───── GIVEN INFORMATION ─────

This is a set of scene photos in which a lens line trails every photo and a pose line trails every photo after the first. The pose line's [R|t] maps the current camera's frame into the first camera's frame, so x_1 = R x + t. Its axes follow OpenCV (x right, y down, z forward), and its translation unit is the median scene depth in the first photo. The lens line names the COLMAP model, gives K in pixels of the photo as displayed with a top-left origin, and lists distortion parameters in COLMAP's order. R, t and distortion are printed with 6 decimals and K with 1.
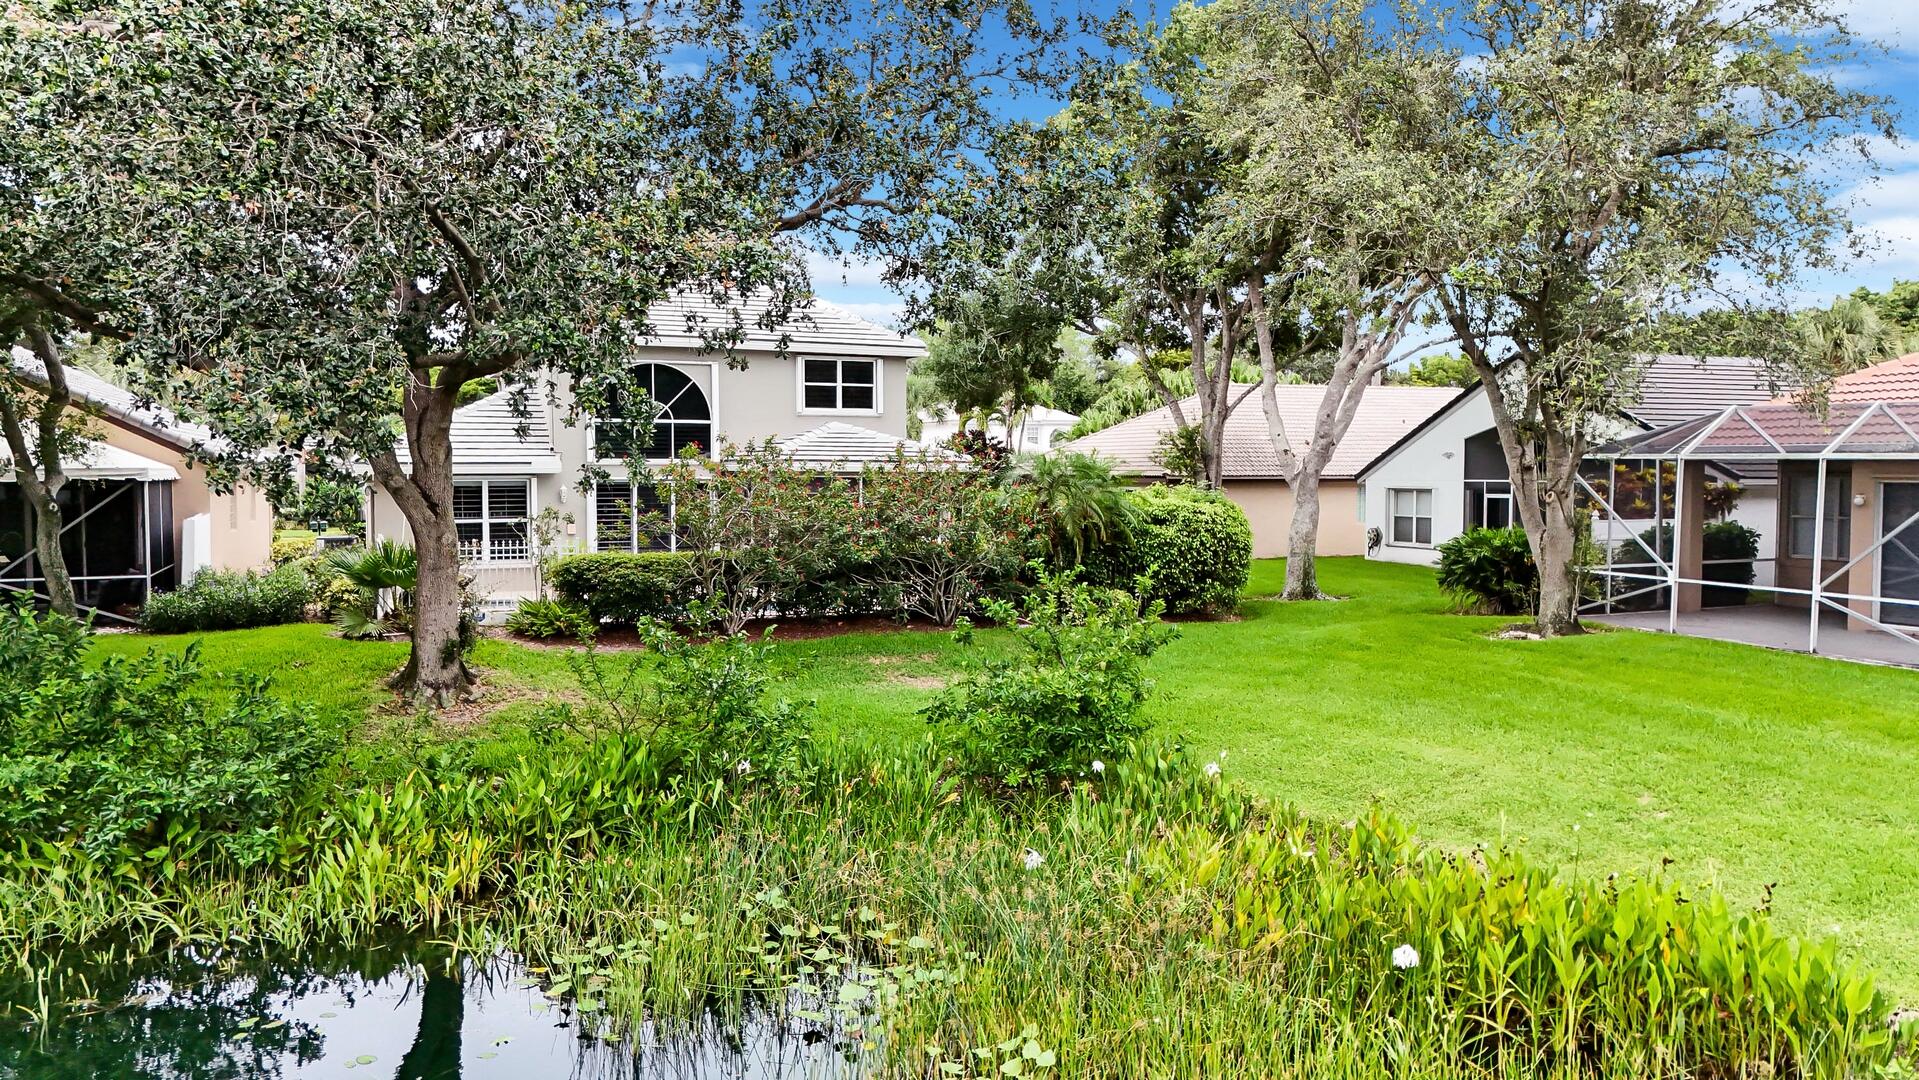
lens RADIAL K [[1372.2, 0, 958.4], [0, 1372.2, 539.9], [0, 0, 1]] dist [0.024966, -0.001925]
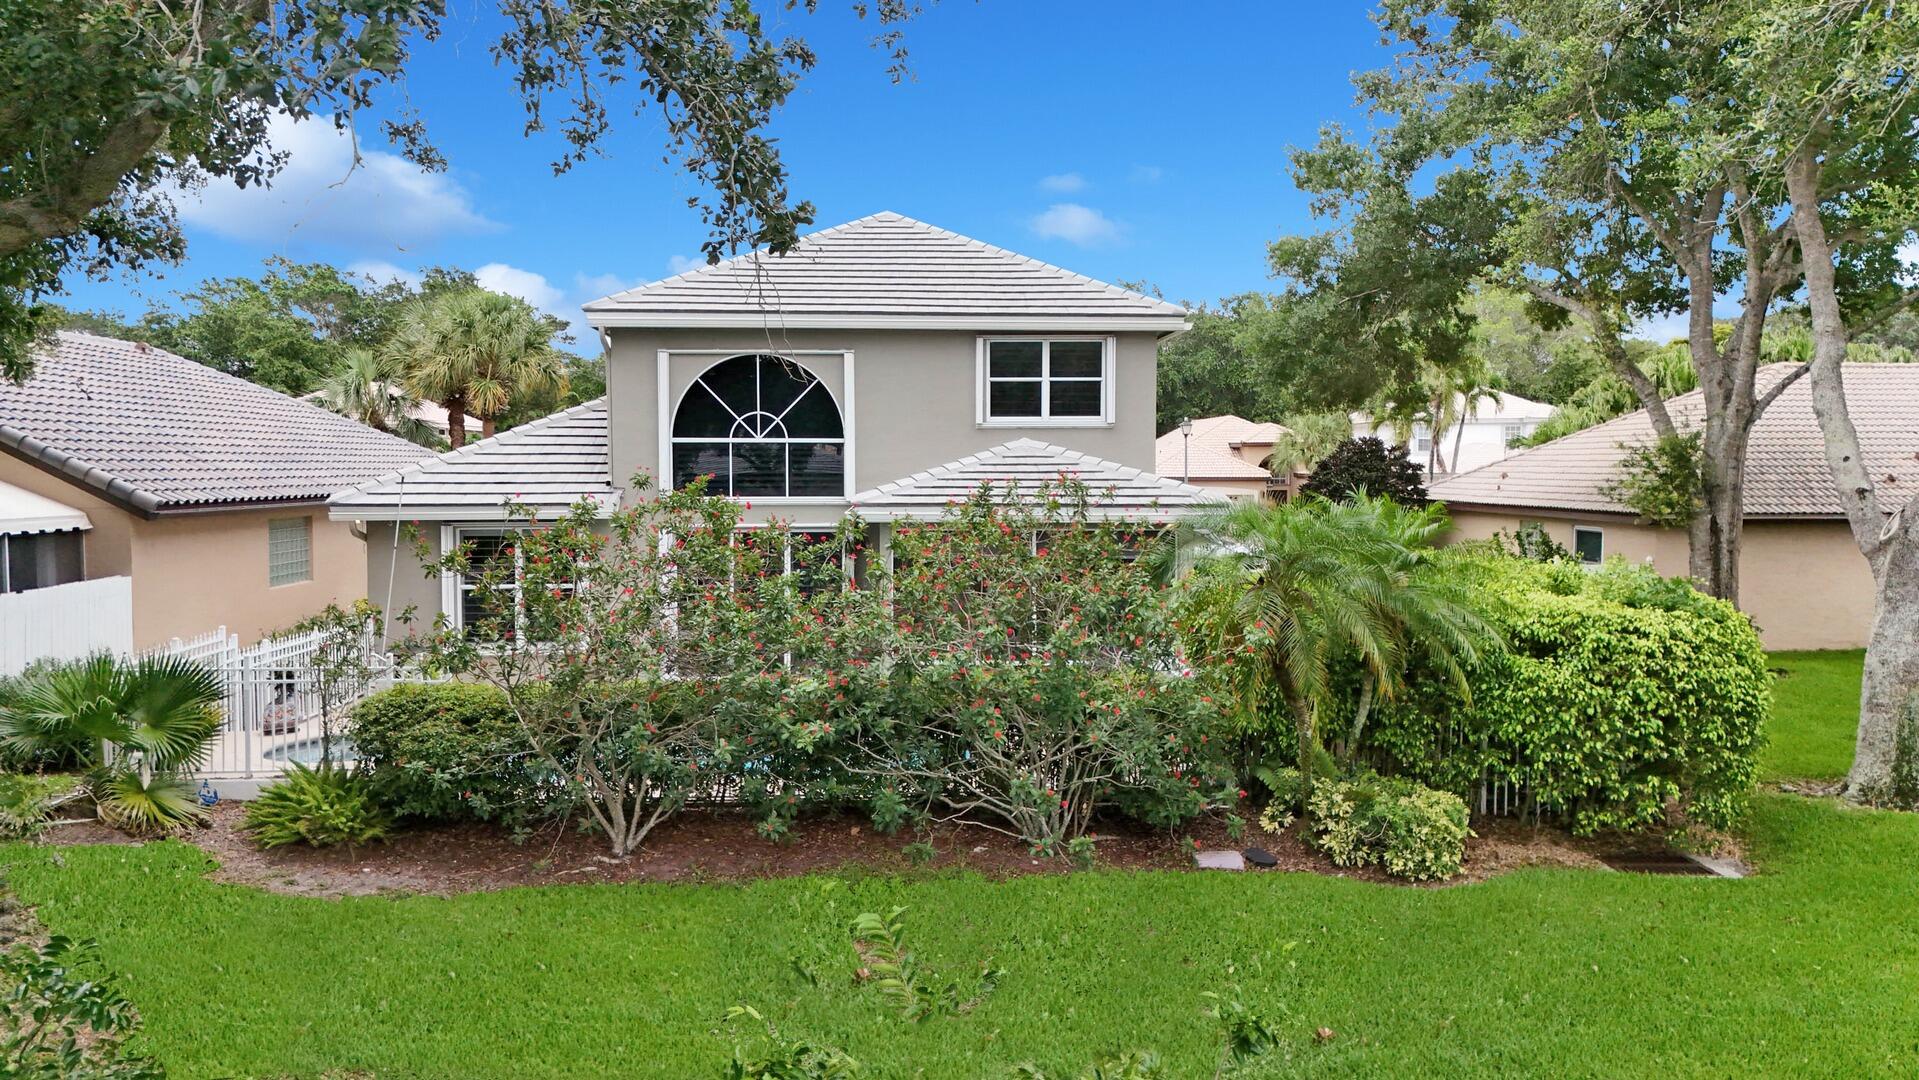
lens RADIAL K [[1372.2, 0, 981.1], [0, 1372.2, 504.5], [0, 0, 1]] dist [0.024966, -0.001925]
pose [[0.939246, 0.010424, -0.343086, 0.105219], [-0.017981, 0.999661, -0.018850, -0.042544], [0.342773, 0.023874, 0.939115, 0.392688]]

─────

Each line of the data should be quoted exactly, with pictures left out.

This is a set of scene photos in which a lens line trails every photo and a pose line trails every photo after the first. The pose line's [R|t] maps the current camera's frame into the first camera's frame, so x_1 = R x + t. Its axes follow OpenCV (x right, y down, z forward), and its translation unit is the median scene depth in the first photo. The lens line names the COLMAP model, gives K in pixels of the photo as displayed with a top-left origin, and lists distortion parameters in COLMAP's order. R, t and distortion are printed with 6 decimals and K with 1.
lens RADIAL K [[1372.2, 0, 958.4], [0, 1372.2, 539.9], [0, 0, 1]] dist [0.024966, -0.001925]
lens RADIAL K [[1372.2, 0, 981.1], [0, 1372.2, 504.5], [0, 0, 1]] dist [0.024966, -0.001925]
pose [[0.939246, 0.010424, -0.343086, 0.105219], [-0.017981, 0.999661, -0.018850, -0.042544], [0.342773, 0.023874, 0.939115, 0.392688]]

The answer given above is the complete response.